START INPUT RECORDS

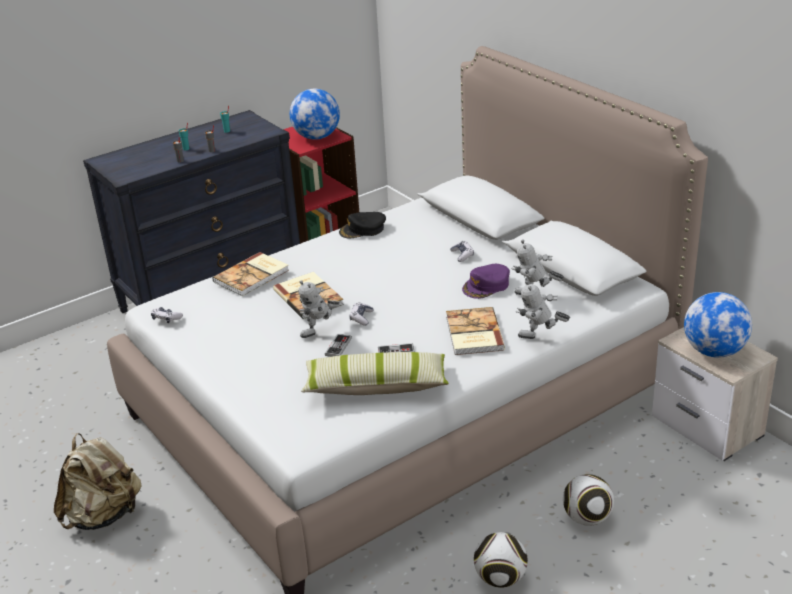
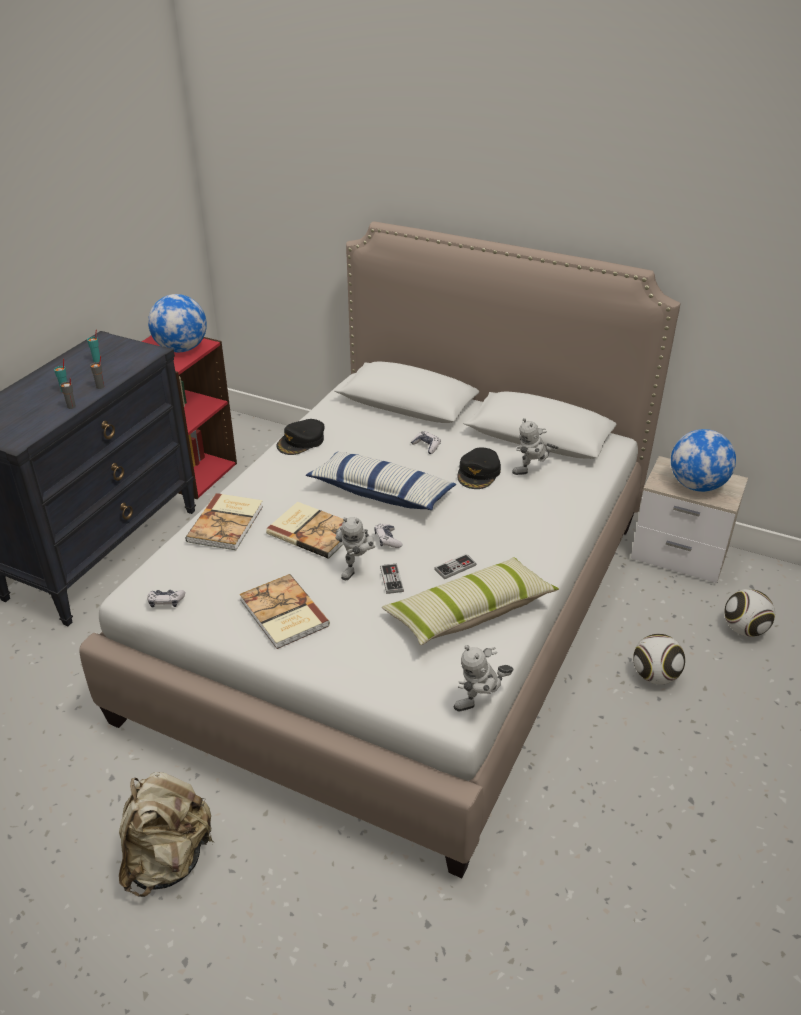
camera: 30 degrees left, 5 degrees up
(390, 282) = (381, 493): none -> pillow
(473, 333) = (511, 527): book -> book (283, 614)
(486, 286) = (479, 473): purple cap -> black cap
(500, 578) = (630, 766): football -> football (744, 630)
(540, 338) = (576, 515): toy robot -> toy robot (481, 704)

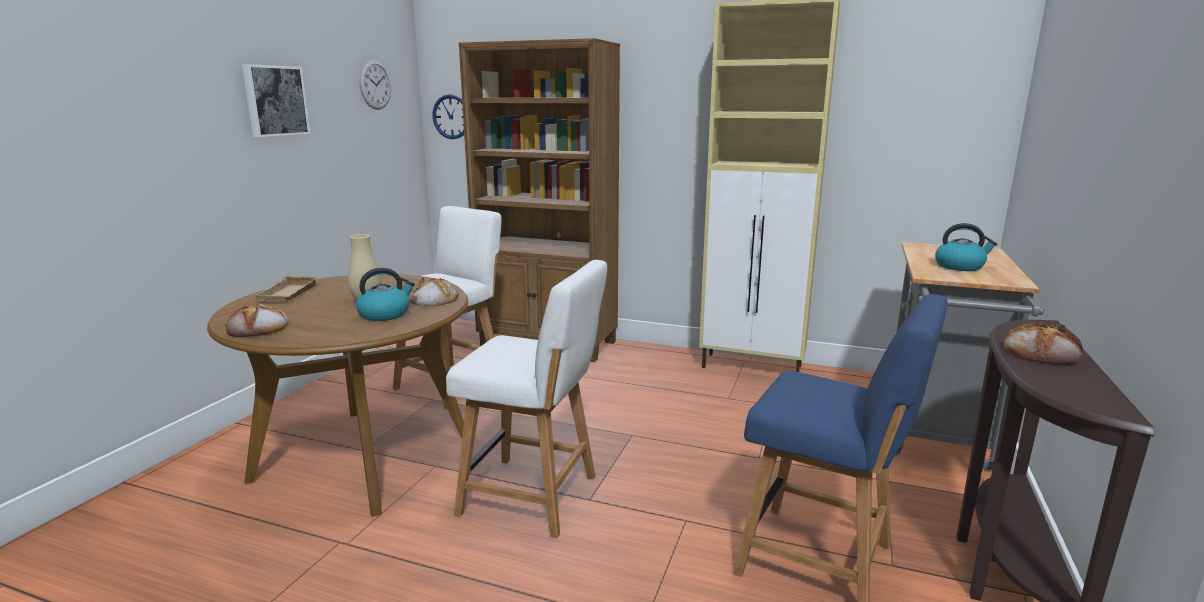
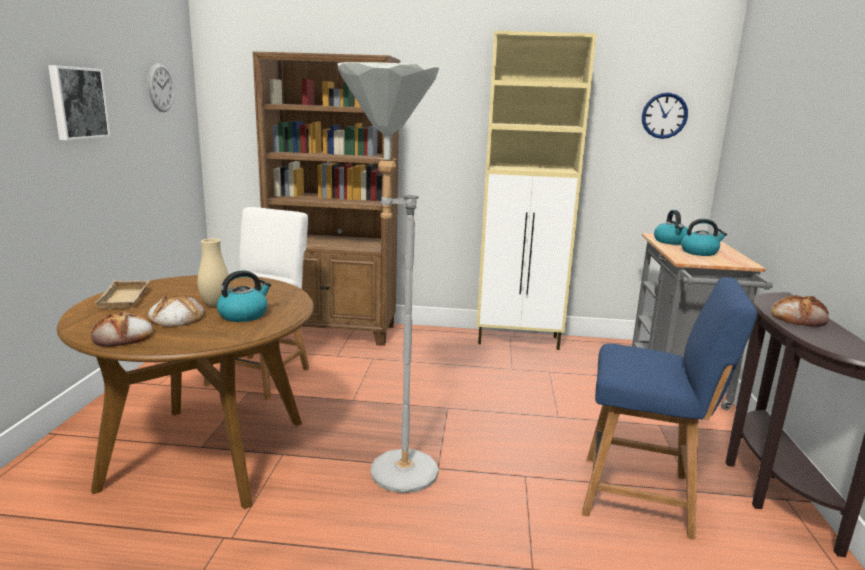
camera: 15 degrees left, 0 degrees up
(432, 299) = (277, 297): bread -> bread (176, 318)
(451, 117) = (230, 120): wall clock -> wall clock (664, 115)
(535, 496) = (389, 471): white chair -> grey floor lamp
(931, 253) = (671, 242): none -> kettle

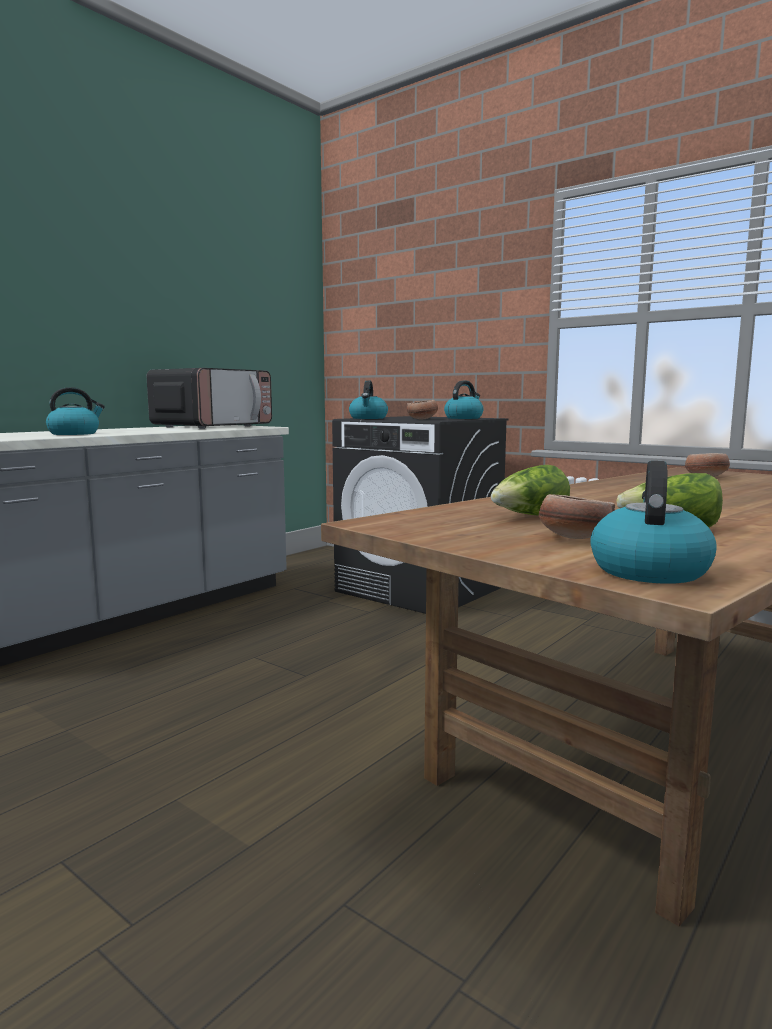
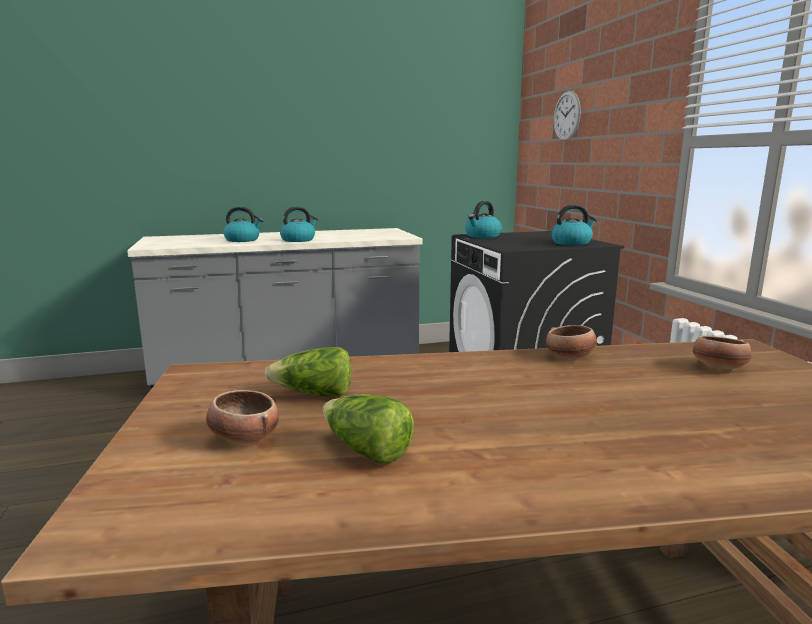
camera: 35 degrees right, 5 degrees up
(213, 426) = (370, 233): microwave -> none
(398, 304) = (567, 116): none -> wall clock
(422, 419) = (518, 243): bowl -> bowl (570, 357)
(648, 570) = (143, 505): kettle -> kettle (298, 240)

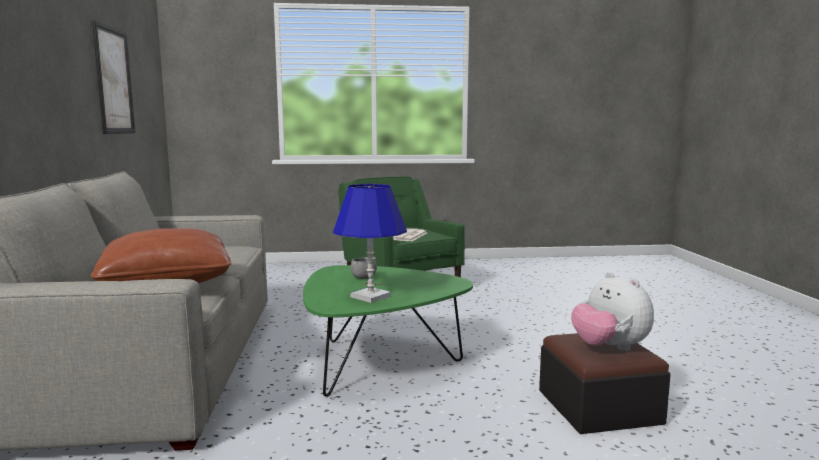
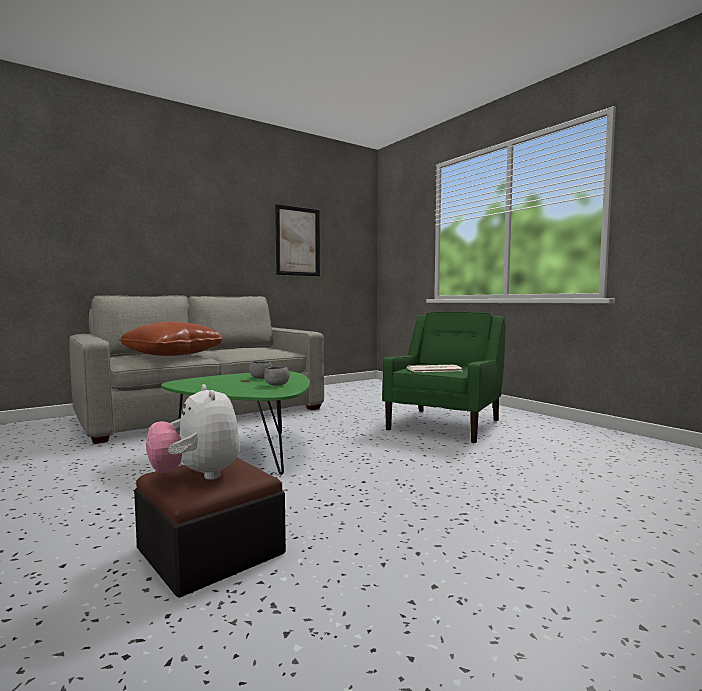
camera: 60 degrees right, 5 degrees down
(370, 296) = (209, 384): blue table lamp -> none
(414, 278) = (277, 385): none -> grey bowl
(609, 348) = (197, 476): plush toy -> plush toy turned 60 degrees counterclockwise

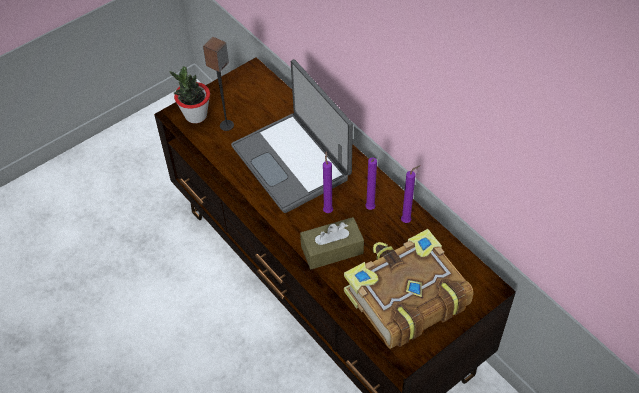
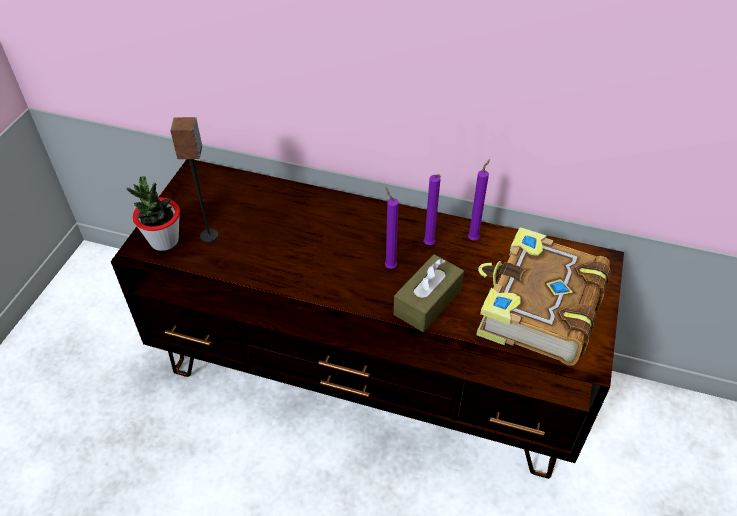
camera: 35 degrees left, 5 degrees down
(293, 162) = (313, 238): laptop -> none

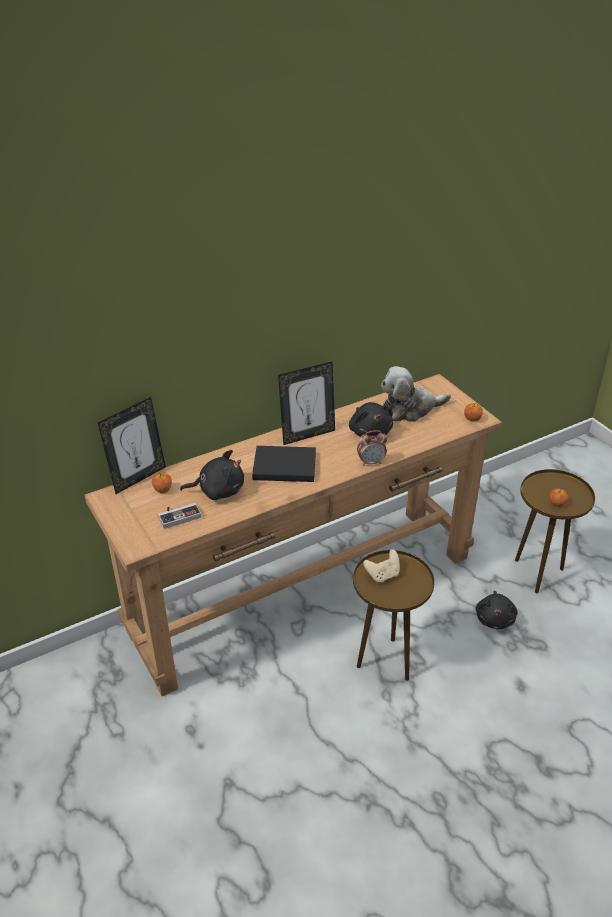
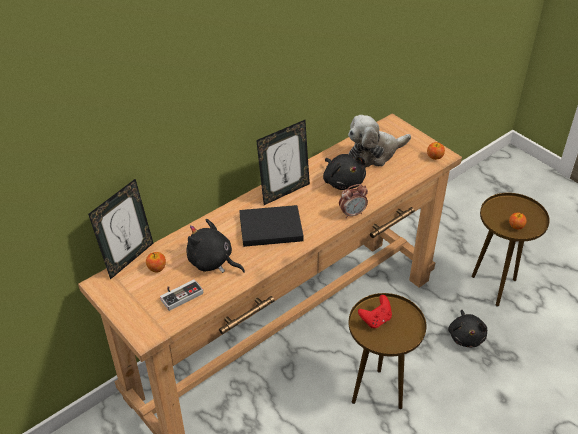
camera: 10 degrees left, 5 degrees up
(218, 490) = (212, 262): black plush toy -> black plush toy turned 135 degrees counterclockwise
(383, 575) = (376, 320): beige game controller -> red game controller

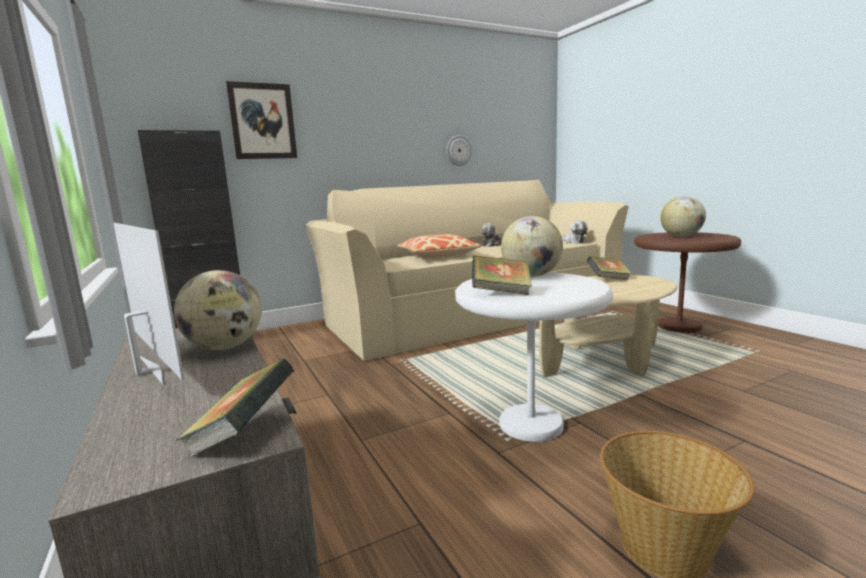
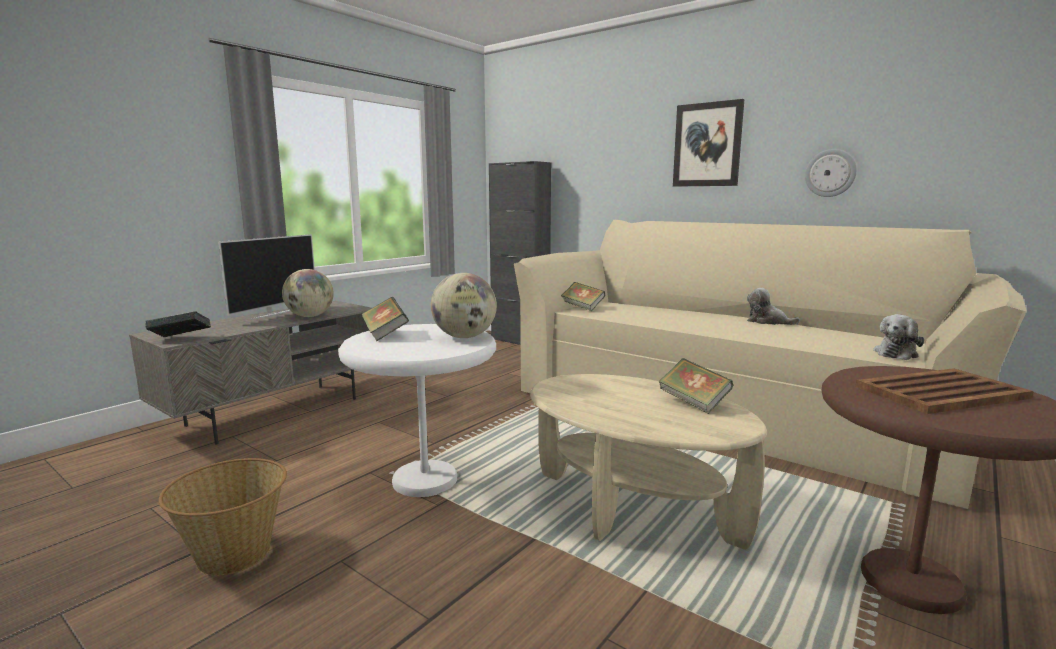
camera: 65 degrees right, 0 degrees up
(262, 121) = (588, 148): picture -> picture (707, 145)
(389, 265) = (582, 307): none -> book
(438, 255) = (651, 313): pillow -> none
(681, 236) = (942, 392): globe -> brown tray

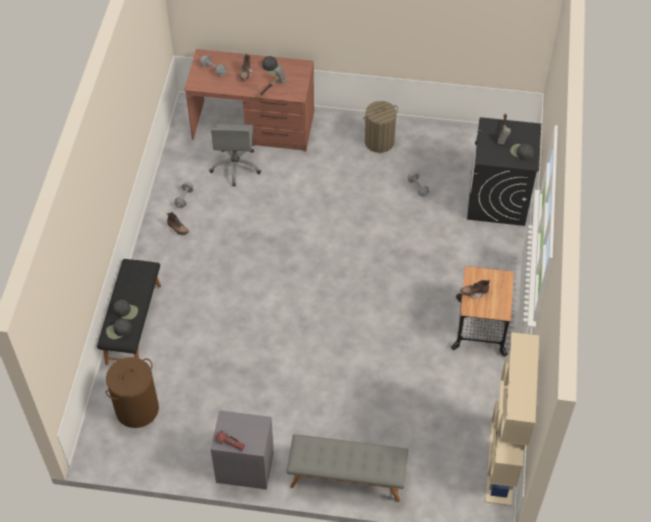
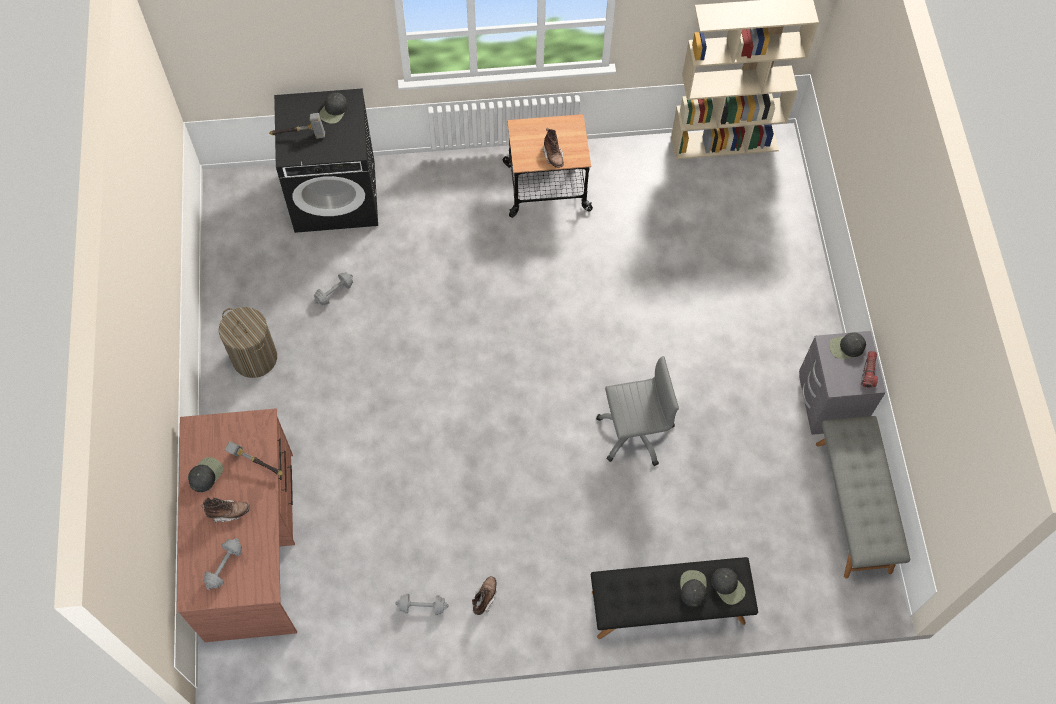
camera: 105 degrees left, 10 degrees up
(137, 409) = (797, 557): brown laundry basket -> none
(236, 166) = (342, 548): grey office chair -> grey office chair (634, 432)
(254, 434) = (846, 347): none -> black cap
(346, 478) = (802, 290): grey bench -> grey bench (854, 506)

END INPUT RECORDS

WHAT YOU ARE ASKED TO DO - Repeat the lines above precisely and skip every picture.

THE COMPLETED TASK -
camera: 30 degrees left, 5 degrees up
(390, 282) = (381, 493): none -> pillow
(473, 333) = (511, 527): book -> book (283, 614)
(486, 286) = (479, 473): purple cap -> black cap
(500, 578) = (630, 766): football -> football (744, 630)
(540, 338) = (576, 515): toy robot -> toy robot (481, 704)

camera: 15 degrees left, 0 degrees up
(432, 299) = (277, 297): bread -> bread (176, 318)
(451, 117) = (230, 120): wall clock -> wall clock (664, 115)
(535, 496) = (389, 471): white chair -> grey floor lamp
(931, 253) = (671, 242): none -> kettle

camera: 35 degrees right, 5 degrees up
(213, 426) = (370, 233): microwave -> none
(398, 304) = (567, 116): none -> wall clock
(422, 419) = (518, 243): bowl -> bowl (570, 357)
(648, 570) = (143, 505): kettle -> kettle (298, 240)

camera: 60 degrees right, 5 degrees down
(370, 296) = (209, 384): blue table lamp -> none
(414, 278) = (277, 385): none -> grey bowl
(609, 348) = (197, 476): plush toy -> plush toy turned 60 degrees counterclockwise

camera: 35 degrees left, 5 degrees down
(293, 162) = (313, 238): laptop -> none

camera: 10 degrees left, 5 degrees up
(218, 490) = (212, 262): black plush toy -> black plush toy turned 135 degrees counterclockwise
(383, 575) = (376, 320): beige game controller -> red game controller

camera: 65 degrees right, 0 degrees up
(262, 121) = (588, 148): picture -> picture (707, 145)
(389, 265) = (582, 307): none -> book
(438, 255) = (651, 313): pillow -> none
(681, 236) = (942, 392): globe -> brown tray

camera: 105 degrees left, 10 degrees up
(137, 409) = (797, 557): brown laundry basket -> none
(236, 166) = (342, 548): grey office chair -> grey office chair (634, 432)
(254, 434) = (846, 347): none -> black cap
(346, 478) = (802, 290): grey bench -> grey bench (854, 506)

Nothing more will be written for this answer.